Byers v. First State Bank

159 Ky. 135 | Ky. Ct. App. | 1914

Opinion op the Court by

Judge Nunn

Affirming.

This is a suit by the appellee bank to collect a $1,000 note executed by appellant, L. Byers, and her husband, G. W. Byers; also to enforce a real estate mortgage simultaneously executed to secure its payment.

Appellant traversed all the allegations of the petition, being in effect a plea of non est factum. There was also an affirmative plea that' the mortgaged property belonged to the wife in her own right, and not only had she never signed or acknowledged the note, or the mortgage, but that she had never authorized anybody to sign same for her. Proof was heard on the issues joined, and the court rendered a judgment in favor of the bank for the amount of the note, and the enforcement of the mortgage.

The mortgage, with the certificate of acknowledgment, was duly recorded, and the certificate is in the regular form prescribed by statute.

*136It will thus be seen that appellant’s plea of non est factum is an attempt to impeach the verity of the notary’s certificate, for the mortgage recites that it was given to secure the payment of the note in question, and the notary certifies that the appellant on that day produced the mortgage, and acknowledged same before him to be her act and deed. -This certificate is of a character as described in section 3760, Kentucky Statutes. That section reads as follows:

“ Unless in a direct proceeding’ against himself or his sureties, no fact officially stated by an officer in respect of a matter about which he is by law required to make a statement, in writing, either in the form of a certificate, return or otherwise, shall be called in question, except upon the allegation of fraud in the party benefited thereby, or mistake on the part of the officer.”

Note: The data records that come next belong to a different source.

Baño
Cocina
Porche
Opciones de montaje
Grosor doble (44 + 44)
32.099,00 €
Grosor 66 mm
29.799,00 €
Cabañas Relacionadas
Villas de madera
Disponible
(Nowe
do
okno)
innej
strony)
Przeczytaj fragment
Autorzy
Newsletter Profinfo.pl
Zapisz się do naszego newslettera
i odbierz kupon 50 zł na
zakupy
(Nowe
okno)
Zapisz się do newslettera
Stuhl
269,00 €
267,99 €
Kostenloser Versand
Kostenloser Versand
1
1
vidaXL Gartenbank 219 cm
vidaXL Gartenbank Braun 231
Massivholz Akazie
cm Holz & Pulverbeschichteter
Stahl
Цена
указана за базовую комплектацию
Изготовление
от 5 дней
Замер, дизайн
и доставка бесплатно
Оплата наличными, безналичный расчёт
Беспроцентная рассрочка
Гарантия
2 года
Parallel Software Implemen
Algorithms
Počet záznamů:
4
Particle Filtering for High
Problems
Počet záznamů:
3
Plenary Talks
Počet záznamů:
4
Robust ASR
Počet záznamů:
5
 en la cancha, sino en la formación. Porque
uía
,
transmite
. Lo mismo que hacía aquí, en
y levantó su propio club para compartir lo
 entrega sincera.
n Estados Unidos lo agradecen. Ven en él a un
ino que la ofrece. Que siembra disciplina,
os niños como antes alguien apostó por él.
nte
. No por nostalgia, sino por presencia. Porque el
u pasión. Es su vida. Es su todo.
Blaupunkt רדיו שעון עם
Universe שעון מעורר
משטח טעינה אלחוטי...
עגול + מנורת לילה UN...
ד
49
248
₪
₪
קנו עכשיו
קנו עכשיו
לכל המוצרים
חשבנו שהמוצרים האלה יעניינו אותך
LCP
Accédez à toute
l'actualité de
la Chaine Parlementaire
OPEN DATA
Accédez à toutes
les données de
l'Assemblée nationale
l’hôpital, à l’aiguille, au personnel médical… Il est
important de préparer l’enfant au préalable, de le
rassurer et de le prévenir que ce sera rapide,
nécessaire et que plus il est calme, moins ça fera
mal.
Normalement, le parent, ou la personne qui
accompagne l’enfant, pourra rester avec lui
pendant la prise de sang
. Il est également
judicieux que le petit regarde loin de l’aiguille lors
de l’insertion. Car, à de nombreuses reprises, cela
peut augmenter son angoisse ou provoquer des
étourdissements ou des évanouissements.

It will be noticed that this action was not one against the notary, or his surety, but the plea does call in question the facts certified by him. There is no allegation of fraud or mistake in the answer. If it was a fraudulent, or untruthful certificate the appellee bank is the party benefited by it, but there is no allegation in the answer charging fraud on the part of the appellee, or any one, nor is there a charge of even so much as a mistake on the part of the notary. In the absence of these allegations, there was no warrant for the introduction of parol testimony to contradict or impeach any of the facts recited in the certificate. Therefore, they must be taken as true, and it follows, of course, that the officer’s certificate sustained both the note and the mortgage given to secure it. The case of Pribble v. Hall, 13 Bush, 66, had this statute under consideration soon after its enactment, and the court in the following language gave application to it:

“There is no allegation of fraud on the part of the Hunts in procuring the certificate of the feme’s acknowledgment or of mistake on the part of the clerk. It is not alleged that the grantees, or either of them, were present when the acknowledgment was taken, or that they had anything to do with it. The fraud with which they are charged is wholly disconnected with the acknowledgment, and consisted in making representations which induced the appellant to consent to make the deed, and in no wise affects the certificate.
*137‘ ‘ Tbe fraud which, under the statute, will let in an inquiry into the truth of the officer’s certificate, must relate to the obtaining of the certificate itself, and not to the making of the instrument acknowledged.
“The statute must therefore put to rest the perplexing question, whether a certificate of the acknowledgment of a deed, by a married woman,'when regular on its face, can be impeached, by parol evidence, that the statute was not pursued in taking the acknowledgment.
“In a suit against the clerk or his sureties for a failure of duty on his part, the truth may be shown, but in every other case his certificate imports absolute verity, unless it be assailed for fraud on the part of the party benefited thereby in procuring it, or for mistake on the part of the clerk.”

This ruling has been followed ever since, as is shown by a reference to the cases of Dowel v. Mitchell, 82 Ky., 47; Cox v. Gill, 83 Ky., 669; Tichenor v. Tankey, 89 Ky., 508; Davis v. Jenkins, 93 Ky., 353; Duff v. Va. I. C. & C. Co., 136 Ky., 281; Bebout v. Ky. Mfg. Co., 145 Ky. 756.

It is true that all of the cases above referred to arise on the plea that the signature was obtained by duress or coercion, or that there was no privy examination, or explanation of the effect of the instrument, or that the acknowledgment was taken without the bounds of the officer ’s jurisdiction, and it is also true that the courts of some other States have held that a simple denial that the alleged grantor ever made any such acknowledgment is sufficient to let in parol evidence without charging fraud or mistake, but in our opinion the provision of our Statute above quoted is broad enough to include any attack made upon an officer’s certificate. It provides that no fact officially stated by him shall be called in question except upon the allegation of fraud or mistake. There should be a direct allegation of fraud or mistake, together with the facts constituting it.

All the questions raised by appellant are included within the one above considered, and in view of the conclusion reached, it is unnecessary to refer to them.

The judgment of the lower court is, therefore, affirmed.